• _Work request_: Copy the text from all of the entries below word for word, and leave the pictures out.

===== Given data =====

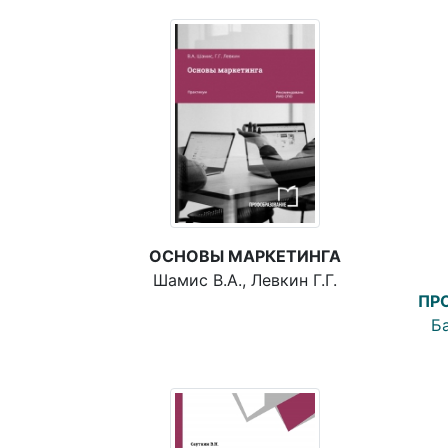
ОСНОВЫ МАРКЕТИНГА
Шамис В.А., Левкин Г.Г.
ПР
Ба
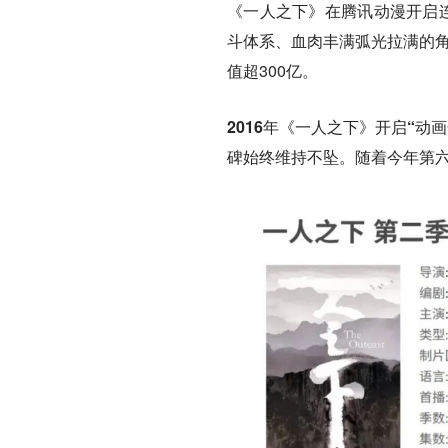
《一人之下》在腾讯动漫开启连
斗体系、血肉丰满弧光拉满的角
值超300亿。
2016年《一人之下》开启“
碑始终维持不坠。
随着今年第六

=====

• _Answer section_:
ОСНОВЫ МАРКЕТИНГА
Шамис В.А., Левкин Г.Г.
ПР
Ба
《一人之下》在腾讯动漫开启连
斗体系、血肉丰满弧光拉满的角
值超300亿。
2016年《一人之下》开启“
碑始终维持不坠。
随着今年第六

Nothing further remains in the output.